I straightened and made room for her to rise from the couch. She didn’t. She sat there staring up at me with a thousand unspoken questions rolling around in her head. I could practically hear them myself.
Did you ever have a panic attack?
What was combat like?
How many men did you kill?
How many men did you lose?
Aside from the panic attack question, these were common questions, and none of them were questions I was keen on answering.
Luckily, Samantha didn’t ask them. Instead, she got slowly to her feet to stand before me with a hand pressed over my heart. “I’m glad you’re not over there anymore,” she whispered.
I thought of Syria’s heat. Of the smell of my own uniform and the men in my platoon—sweat and copper. I thought of the sound of rapid gunfire spraying in my ears and peppering the dry earth, spraying debris and dust clouds all over the place. I heard the screams of the enemy and my own men ringing in my ears, and I closed my eyes.
Samantha’s hand on my chest curled into a fist in my shirt. “I’m glad you’re here with me.”
I opened my eyes.
She smiled. “Even when you’re pissing me off.”
I cracked a wry grin and opened my mouth to speak.
Samantha clamped a hand over my mouth. “Don’t you dare tell me I’m cute when I’m mad. I hate when men say that shit.” She eyed me, a warning flashing in her smile, before letting her hand fall from my mouth.
“Cute isn’t the right word. You’re plain sexy when you’re mad.”
“Jackson, you are absolutely insufferable, do you know that?” She rolled her eyes and pushed me away, but that smile still lingered in the corners of her mouth, and I seized my chance.
I pulled her up against me and kissed her. Samantha softened in my arms and melted into me. She draped her arms
over my shoulders as I slid my hands up inside her shirt. Her skin was hot and smooth, and I followed the curve of her waist up over her ribs to her breasts. I reached behind her back and unclipped her bra.
After that, I ripped all her clothes off like a savage.
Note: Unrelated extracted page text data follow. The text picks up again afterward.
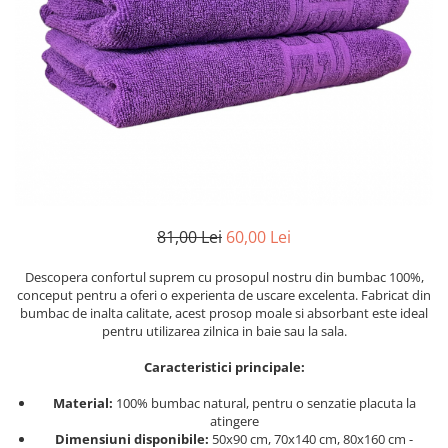
Cearceaf cu elastic
Cearceaf normal
Lenjerii De Pat Creponate
Lenjerii De Pat Bumbac Poplin 2
Persoane
Lenjerii De Pat Bumbac Poplin,
Matlasate, 2 Persoane
Lenjerii De Pat Bumbac Satinat 2
Persoane
81,00 Lei
60,00 Lei
Lenjerii De Pat Volanase
Lenjerii De Pat, Finet Premium 3D,
Descopera confortul suprem cu prosopul nostru din bumbac 100%,
conceput pentru a oferi o experienta de uscare excelenta. Fabricat din
2 Persoane
bumbac de inalta calitate, acest prosop moale si absorbant este ideal
Lenjerii De Pat Jacquard
pentru utilizarea zilnica in baie sau la sala.
Lenjerii De Pat Catifea
Caracteristici principale:
Lenjerii De Pat Cocolino
Material:
100% bumbac natural, pentru o senzatie placuta la
Set Lenjerie De Pat Blana
atingere
Dimensiuni disponibile:
50x90 cm, 70x140 cm, 80x160 cm -
Artificiala De Iepure, 6 Piese, 2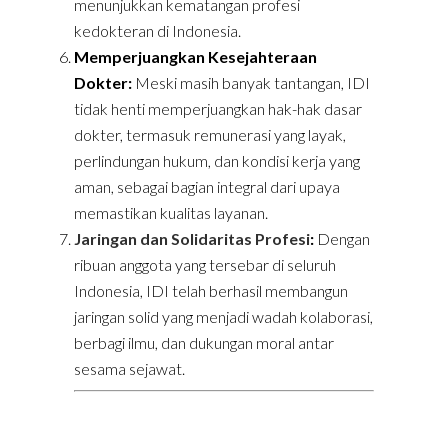
menunjukkan kematangan profesi
kedokteran di Indonesia.
Memperjuangkan Kesejahteraan
Dokter:
Meski masih banyak tantangan, IDI
tidak henti memperjuangkan hak-hak dasar
dokter, termasuk remunerasi yang layak,
perlindungan hukum, dan kondisi kerja yang
aman, sebagai bagian integral dari upaya
memastikan kualitas layanan.
Jaringan dan Solidaritas Profesi
:
Dengan
ribuan anggota yang tersebar di seluruh
Indonesia, IDI telah berhasil membangun
jaringan solid yang menjadi wadah kolaborasi,
berbagi ilmu, dan dukungan moral antar
sesama sejawat.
Samantha scolded me for stretching the seams of her shirt and bra, but she shut up when I pushed her back down on the couch and pulled my own shirt off. A hungry look came over her and she reached up to pull me down on top of her while I dug around in my jean pockets for a condom. When I found it, I placed it between her breasts and told her to keep it there until we needed it.
She reached to move it aside.
I slapped her hand away.
“Ouch,” she hissed.
“I told you to leave it.”
“It’s going to fall off.”
“Then stay still,” I growled as I yanked her jeans down her legs, followed by her bright pink panties.
Samantha touched her body with delicate hands, running her fingers over her hips and breasts. She arched her back and put on a show for me, showing off the lean line down the middle of her stomach, the slight definition of abdominal muscles below her ribs, and the softer part of her belly around her navel. The condom stayed in place on her chest the whole time, even when she pressed her breasts together and spread her legs for me.
Back in Syria, I never dreamed I’d live long enough to have a moment like this with a beautiful woman again.
Amidst the gunfire, rage, and thousands of questions I asked myself in a day, wondering if this was really where I was supposed to be, I’d ached for this. All the men had. Samantha softened all my sharp edges whenever I was with her regardless of whether she knew it or not. I wanted to make her feel safe all so I could be with her and feel calm.
Because I was never calm.
My time overseas had conditioned me into being constantly on alert—constantly looking and ready for the next threat. It kept me and my platoon alive.
But while I was busting my balls for them, my own little brother was losing his own war back home.
In the end, there was no winning or losing.